Tying inflation to monetary policy is not useful. The primary lever of monetary policy is debt lent by the federal reserve to banks. Cheap debt causes an inflation in the prices of housing, socks, and other investments. It does not have a large effect on the consumption of eggs or milk. There’s no reason people’s consumption, and thus the supply of groceries, should be impacted by cheap debt.
The initial burst of inflation was caused by supply shocks due our fragile global shipping infrastructure, fuel prices, productivity decrease due to COVID-19, and other related issues.

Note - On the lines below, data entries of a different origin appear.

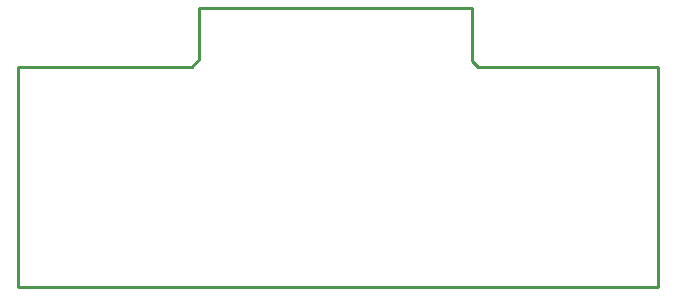
<source format=gbr>
G04 start of page 4 for group 2 idx 2 *
G04 Title: (unknown), outline *
G04 Creator: pcb 1.99z *
G04 CreationDate: Tue Dec  8 20:24:13 2015 UTC *
G04 For: commonadmin *
G04 Format: Gerber/RS-274X *
G04 PCB-Dimensions (mil): 2380.00 955.00 *
G04 PCB-Coordinate-Origin: lower left *
%MOIN*%
%FSLAX25Y25*%
%LNOUTLINE*%
%ADD38C,0.0100*%
G54D38*X165992Y75465D02*X163992Y77465D01*
Y94965D01*
X72992D01*
Y77965D01*
X70492Y75465D01*
X12492Y1965D02*X225992D01*
Y75465D01*
X70492D02*X12492D01*
Y1965D01*
X225992Y75465D02*X165992D01*
M02*

</source>
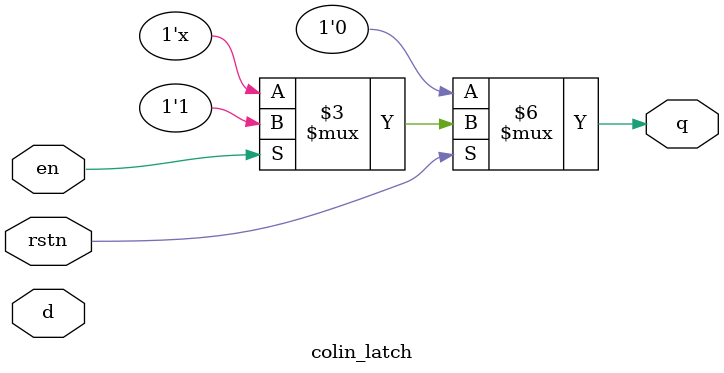
<source format=v>
module colin_latch (  input d,           // 1-bit input pin for data
                  input en,          // 1-bit input pin for enabling the latch
                  input rstn,        // 1-bit input pin for active-low reset
                  output reg q);     // 1-bit output pin for data output

   // This always block is "always" triggered whenever en/rstn/d changes
   // If reset is asserted then output will be zero
   // Else as long as enable is high, output q follows input d
   always @ (en or rstn or d)
      if (!rstn)
         q <= 0;
      else
         if (en)
            q <= 1;
endmodule
</source>
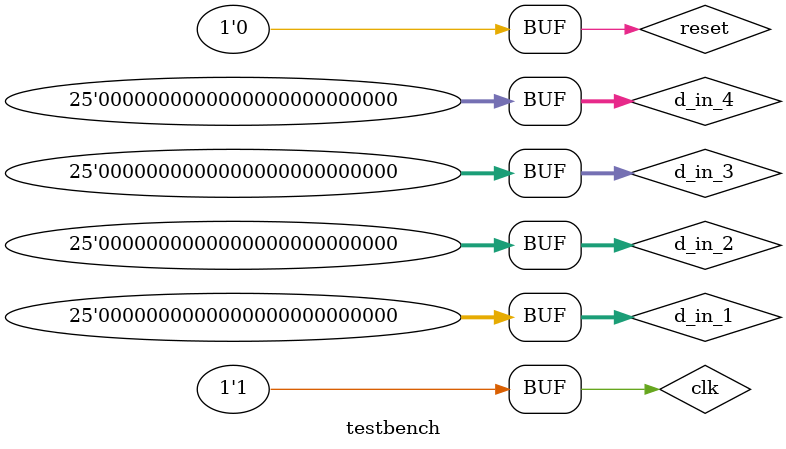
<source format=v>



module testbench;

reg clk;
reg reset;

reg signed [24:0] d_in_1;
reg signed [24:0] d_in_2;
reg signed [24:0] d_in_3;
reg signed [24:0] d_in_4;

wire signed [24:0] d_out_5;
wire signed [24:0] d_out_6;
wire signed [24:0] d_out_7;
wire signed [24:0] d_out_8;

IDCT_whole IDCT(.d_in_1(d_in_1),
               .d_in_2(d_in_2),
               .d_in_3(d_in_3),
               .d_in_4(d_in_4),
               .reset(reset),
               .clk(clk),
               .d_out_5(d_out_5),
               .d_out_6(d_out_6),
               .d_out_7(d_out_7),
               .d_out_8(d_out_8)
               );
initial begin


 begin
     reset = 1;
 end

 #20 begin
  clk = 0;
  reset = 0;
 end


 #19 begin
     clk = ~clk;
  end
 #1 begin
     d_in_1 = 1440;
     d_in_2 = 0;
     d_in_3 = 0;
     d_in_4 = 0;
  end

 #19 begin
	 clk = ~clk;
	 end

 #20 begin
       clk = ~clk;
   end
 #1 begin
       d_in_1 = 0;
       d_in_2 = -720;
       d_in_3 = 0;
       d_in_4 = 0;
   end

 #19 begin
	 clk = ~clk;
	 end

 #20 begin
       clk = ~clk;
   end

 #1 begin
   d_in_1 = 0;
   d_in_2 = 0;
   d_in_3 = 0;
   d_in_4 = 0;
 end

 #19 begin
	 clk = ~clk;
	 end

 #20 begin
      clk = ~clk;
    end

 #1 begin
     d_in_1 = 0;
     d_in_2 = 0;
     d_in_3 = 0;
     d_in_4 = 0;
 end

 #19 begin
	 clk = ~clk;
	 end

 #20 begin
      clk = ~clk;
    end
  #1 begin
     d_in_1 = 0;
     d_in_2 = 0;
     d_in_3 = 0;
     d_in_4 = 0;
  end


 #19 begin
	 clk = ~clk;
	 end

 #20 begin
      clk = ~clk;

    end
    #1 begin
       d_in_1 = 0;
       d_in_2 = 0;
       d_in_3 = 0;
       d_in_4 = 0;
    end



 #19 begin
	 clk = ~clk;
 end

 #20 begin
      clk = ~clk;
 end

 #1 begin
     d_in_1 = 0;
     d_in_2 = 0;
     d_in_3 = 0;
     d_in_4 = 0;
  end

 #19 begin
   clk = ~clk;
   end

 #20 begin
       clk = ~clk;
   end
 #1 begin
       d_in_1 = 0;
       d_in_2 = 0;
       d_in_3 = 0;
       d_in_4 = 0;
   end

 #19 begin
   clk = ~clk;
   end

 #20 begin
       clk = ~clk;
   end

 #1 begin
   d_in_1 = 0;
   d_in_2 = 0;
   d_in_3 = 0;
   d_in_4 = 0;
 end

 #19 begin
   clk = ~clk;
   end

 #20 begin
      clk = ~clk;
    end

 #1 begin
     d_in_1 = 0;
     d_in_2 = 0;
     d_in_3 = 0;
     d_in_4 = 0;
 end

 #19 begin
   clk = ~clk;
   end

 #20 begin
      clk = ~clk;
    end
  #1 begin
     d_in_1 = 0;
     d_in_2 = 0;
     d_in_3 = 0;
     d_in_4 = 0;
  end


 #19 begin
   clk = ~clk;
   end

 #20 begin
      clk = ~clk;

    end
    #1 begin
       d_in_1 = 0;
       d_in_2 = 0;
       d_in_3 = 0;
       d_in_4 = 0;
    end



 #19 begin
   clk = ~clk;
 end

 #20 begin
      clk = ~clk;
 end

 #1 begin
       d_in_1 = 0;
       d_in_2 = 0;
       d_in_3 = 0;
       d_in_4 = 0;
   end


   
    #19 begin
   clk = ~clk;
 end

 #20 begin
      clk = ~clk;
 end

 #1 begin
       d_in_1 = 0;
       d_in_2 = 0;
       d_in_3 = 0;
       d_in_4 = 0;
   end




    #19 begin
   clk = ~clk;
 end

 #20 begin
      clk = ~clk;
 end

 #1 begin
       d_in_1 = 0;
       d_in_2 = 0;
       d_in_3 = 0;
       d_in_4 = 0;
   end



end

endmodule

</source>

Subsequent inflation was companies raising prices because consumers would know inflation was happening and be less likely to shop around, greedflation in other words.
Read a history book sometime. It’s been done in the past.
I’m not sure why you’d advocate for it if you’ve actually read the history, it’s a terrible idea that has failed spectacularly in the past
mate half the food you eat is subsidized.
Talking about price controls which are not the same thing at all. Read about the Nixon shock, for example.
Yeah, the relief doesn’t go to agribusiness and might stand a chance of benefiting individual humans, so both parties agree it’s always bad and they’ll never do it.
Just because you say it, doesn’t make it true.
Sure, instead it’s true based on a simple observation that the president isn’t using executive power to set an upper limit (price control) on the cost of groceries. A subsidy might reduce the starting price of something but a grocery store can still charge whatever they want for it. Which I’m pretty sure is the whole point of this thread?
I know about a ton of food subsidies that we’re pretty useful, dunno about groceries though.
Any source?
I’m not talking about subsidies, I’m talking about the “president dictating prices”, i.e., price controls. Richard Nixon tried this in 1971, it was a failure and it set the stage for the stagflation of that decade.